Actions to take
1) List every post shown in the regex forum thread, giving each post's number and date.
2) Write the next part of the regex forum thread, starting after its final sentence.

--- START OF Source excerpt ---

Got more questions? Find advice on: ASP | SQL | XML | Windows
in Search
Welcome to RegexAdvice Sign in | Join | Help

any reason why not to (.+?)

Last post 10-20-2008, 5:49 PM by ddrudik. 7 replies.
Sort Posts: Previous Next
  •  08-20-2008, 1:21 PM 45501

    any reason why not to (.+?)

    when regexing for stuff I generally use the format:

     <somthing always before>(.+?)<something always after>

     

    is there any particular reason why this is a bad idea?

  •  08-20-2008, 3:29 PM 45507 in reply to 45501

    Re: any reason why not to (.+?)

    Well, I wouldn't call it a bad idea, but (in certain cases) you could do better. For a detailed explanation, read the paragraphs "Laziness Instead of Greediness" and "An Alternative to Laziness" from http://www.regular-expressions.info/repeat.html
  •  10-09-2008, 2:11 AM 47035 in reply to 45507

    Re: any reason why not to (.+?)

    Hi.I have the following problem. I want to search a string like this "Sub ...<content>(also includes linebreaks)...Sub End". When I used the regexp "^Sub.*?(End Sub)$" everything works fine. Now I read, that this solution isn't good for performance. Therefore I tried to use a regexp like "^Sub[^(End Sub)]+(End Sub)$" but it doesn't work. Where is the mistake in the regexp? Can anybody help? Thanks for solutions.

     Hardie

  •  10-09-2008, 7:06 PM 47054 in reply to 47035

    Re: any reason why not to (.+?)

    You are misusing character classes - an all too common mistake. See Michael's excellent blog entry at http://regexadvice.com/blogs/mash/archive/2008/01/31/A-touch-of-Character-Class.aspx. Consider the subpattern:

    [^(End Sub)]+

    What this character class definition tells the regex engine is to match one or more characters that are not one of '(', ')', 'E','S', 'b', 'd', 'n', 'u' and the space character. This will match "#$%$#%" or "theBearwentoverthemoUntain" as these do not contain any of those characters. However "the bear went over the mountain" would not match because of the lower case 'b', the lower case 'u' and the space characters - actually you would get a match of "the". (This assumes the matches are case sensitive).

--- END OF Source excerpt ---
--- START OF Material supplied ---

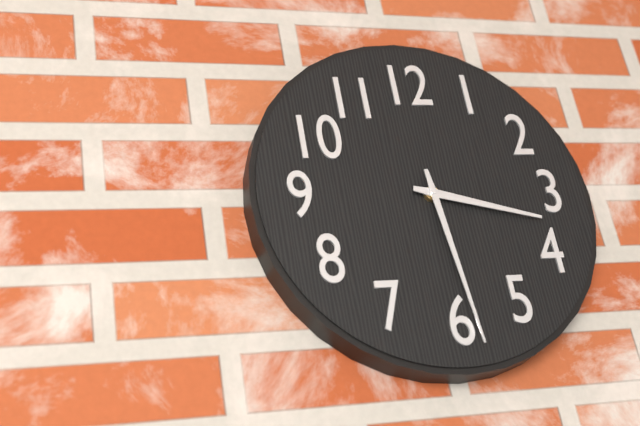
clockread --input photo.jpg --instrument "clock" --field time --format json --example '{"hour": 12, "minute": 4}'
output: {"hour": 3, "minute": 29}
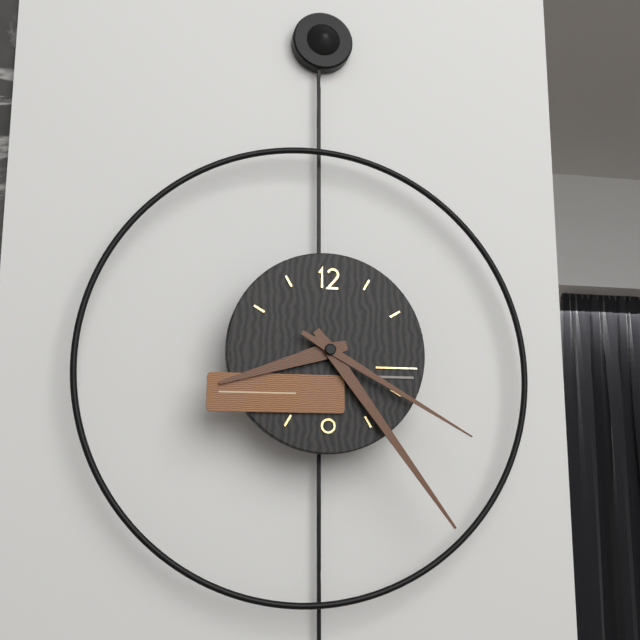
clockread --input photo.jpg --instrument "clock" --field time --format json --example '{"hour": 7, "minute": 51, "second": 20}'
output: {"hour": 8, "minute": 24, "second": 20}
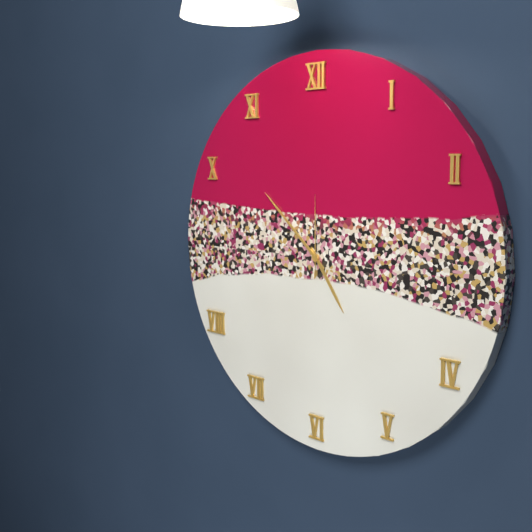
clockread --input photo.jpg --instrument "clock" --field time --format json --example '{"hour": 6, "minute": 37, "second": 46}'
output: {"hour": 4, "minute": 52, "second": 0}
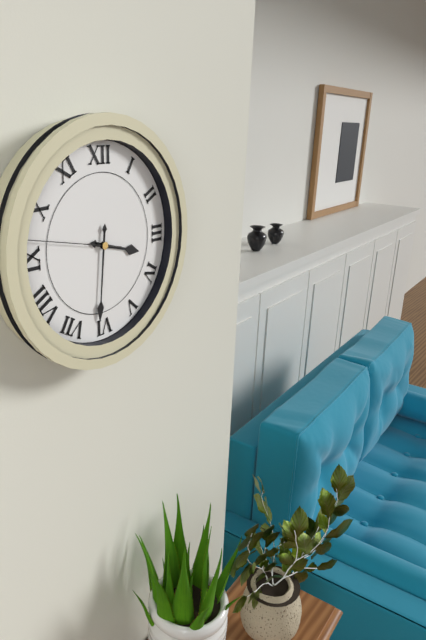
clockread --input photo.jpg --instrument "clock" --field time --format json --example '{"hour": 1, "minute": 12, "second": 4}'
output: {"hour": 3, "minute": 31, "second": 47}
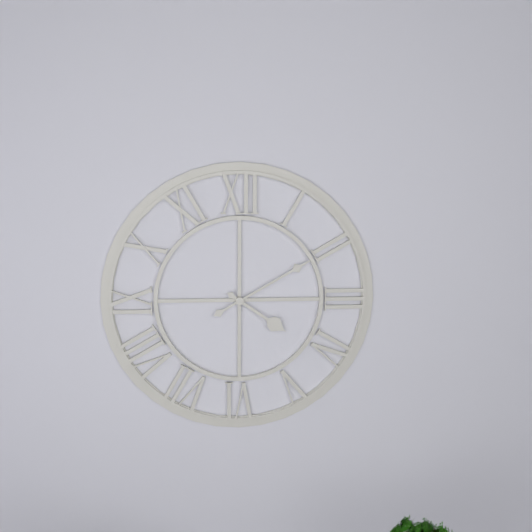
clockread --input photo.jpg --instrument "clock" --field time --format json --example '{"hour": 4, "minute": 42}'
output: {"hour": 4, "minute": 10}
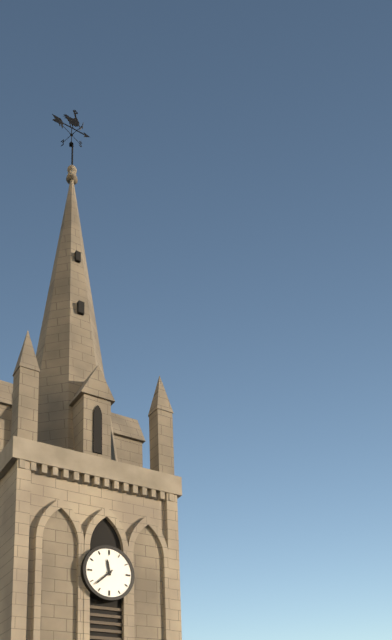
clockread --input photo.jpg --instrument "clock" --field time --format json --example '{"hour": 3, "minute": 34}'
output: {"hour": 11, "minute": 38}
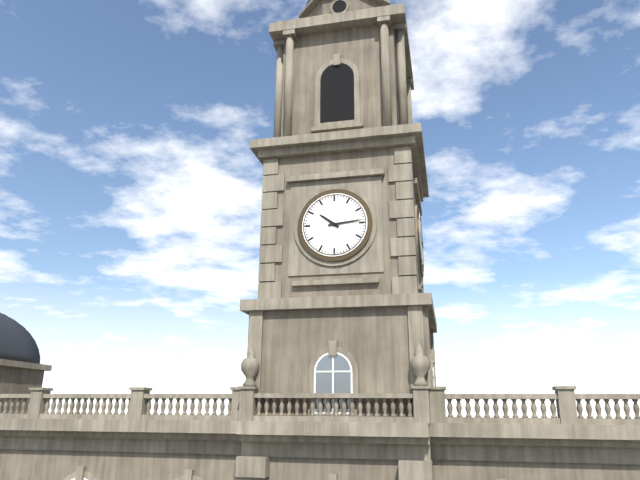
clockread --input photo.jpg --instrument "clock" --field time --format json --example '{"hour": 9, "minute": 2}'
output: {"hour": 10, "minute": 14}
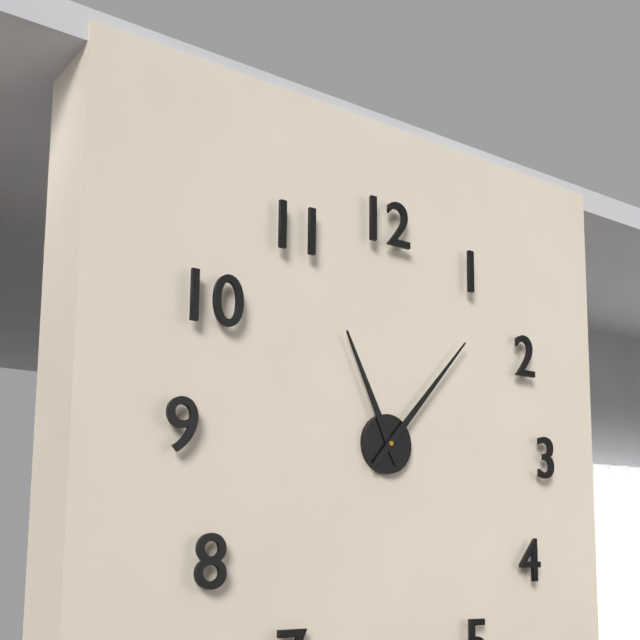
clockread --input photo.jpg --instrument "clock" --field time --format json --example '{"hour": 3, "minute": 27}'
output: {"hour": 11, "minute": 7}
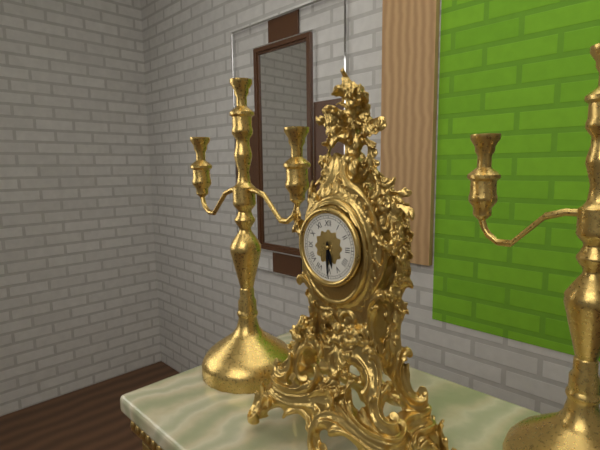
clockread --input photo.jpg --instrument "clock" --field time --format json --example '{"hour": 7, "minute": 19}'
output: {"hour": 5, "minute": 30}
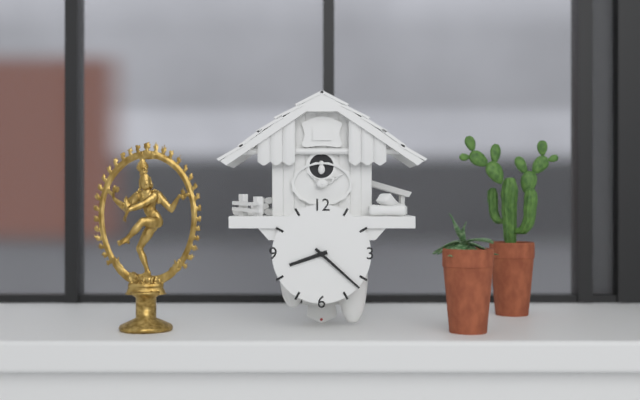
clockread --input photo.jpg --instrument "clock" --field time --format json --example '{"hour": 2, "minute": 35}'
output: {"hour": 8, "minute": 22}
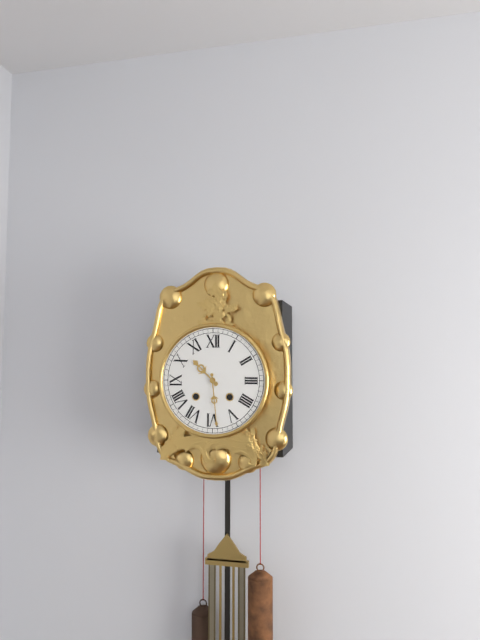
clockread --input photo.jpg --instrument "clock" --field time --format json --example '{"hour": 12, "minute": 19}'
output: {"hour": 10, "minute": 29}
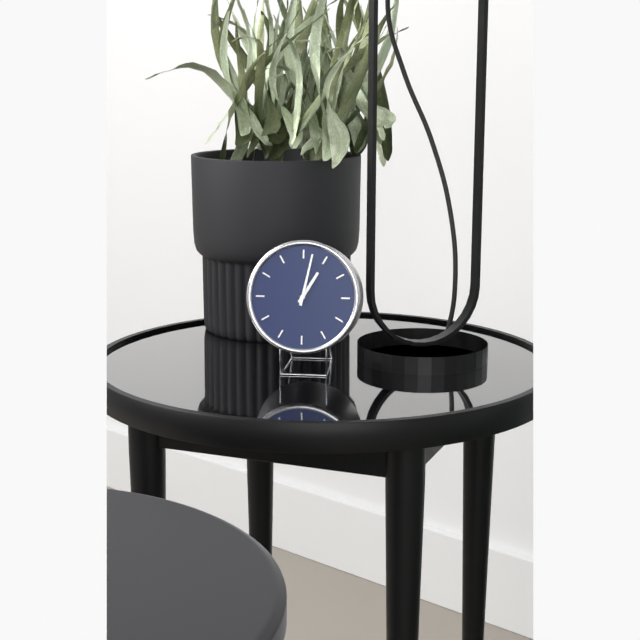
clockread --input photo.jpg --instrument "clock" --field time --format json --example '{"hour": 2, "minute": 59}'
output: {"hour": 1, "minute": 2}
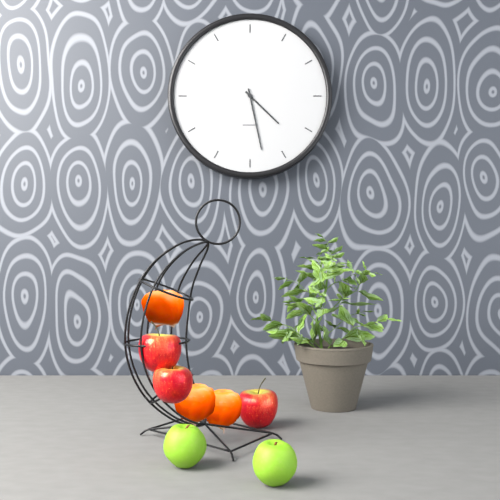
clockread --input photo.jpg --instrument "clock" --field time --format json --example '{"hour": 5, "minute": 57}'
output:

--- END OF Material supplied ---

Expected results
1)
- 45501, 08-20-2008
- 45507, 08-20-2008
- 47035, 10-09-2008
- 47054, 10-09-2008

2)
    What you are wanting to do is to match anything that is not the string "End Sub". For that you need to use lookaheads in the following way:

    ((?!End Sub).)+

    What this does is to start at the current location within the text and see if the "End Sub" characters follow. If they don't (this is a negative lookahead) then match whatever the next character is (according to the 'singleline' or 'dot matches newline' option setting) which will also advance the current locaiotn within the text. If you are wanting to capture all of the characters matched by this pattern then you will need to insert it within a match group as in

    (((?!End Sub).)+)

    Given the appropriate options settings, try:

    ^Sub((?!End Sub).)+End Sub$

    This will return all of the characters beginning with a "Sub" that starts at the beginning of the text/line ('multiline' option) and grabs everything to the first "End Sub" as long as it is the last thing in the text/line.

    Personally I think forcing the 'Sub' to be at the start of a line and the 'End Sub' to be at the end may be a bit restrictive in general as it does not allow for any text formatting or comments. Also I prefer to make these things case insensitive but I know that some language editors/compilers force the required case. As always, you need to understand the nature of the source you are examining.

    As for why the performance is supposed to not be good, I would check that you have exactly the same situation. In general using the non-greedy '.*?xxx' pattern where you are looking to grab everything until you get to xxx works in basically the same way as the pattern I have provided above with the exception that the regex engine will try to make a match (not just a lookahead) with the 'xxx' part after it matches each character with the '.'. This means that the backtracking will amount to about as much work as my suggestion with the lookahead. If you have text such as:

    sub end suc eeeend sub end sua end sub

    then you will make the regex engine scan/match ahead for 6 characters because it can match the "end su" part before it finds a mismatch. In both cases you would then either reject the match or backtrack over all of those characters before you moved forward 1 character and tried again.

    The subpattern '.*'  can be very bad for performance and cause excessive bactracking (as well as finding the wrong terminating strings) in some situations. Also when you nest subpatterns within each other and use quantifiers, then you can get some very long match times if you are not careful.

    Susan

  •  10-20-2008, 2:52 AM 47348 in reply to 45501

    Re: any reason why not to (.+?)

    While using lazy quantifiers is certainly better than the careless use of (.+), it is preferable to resort to using negated character classes instead (if possible).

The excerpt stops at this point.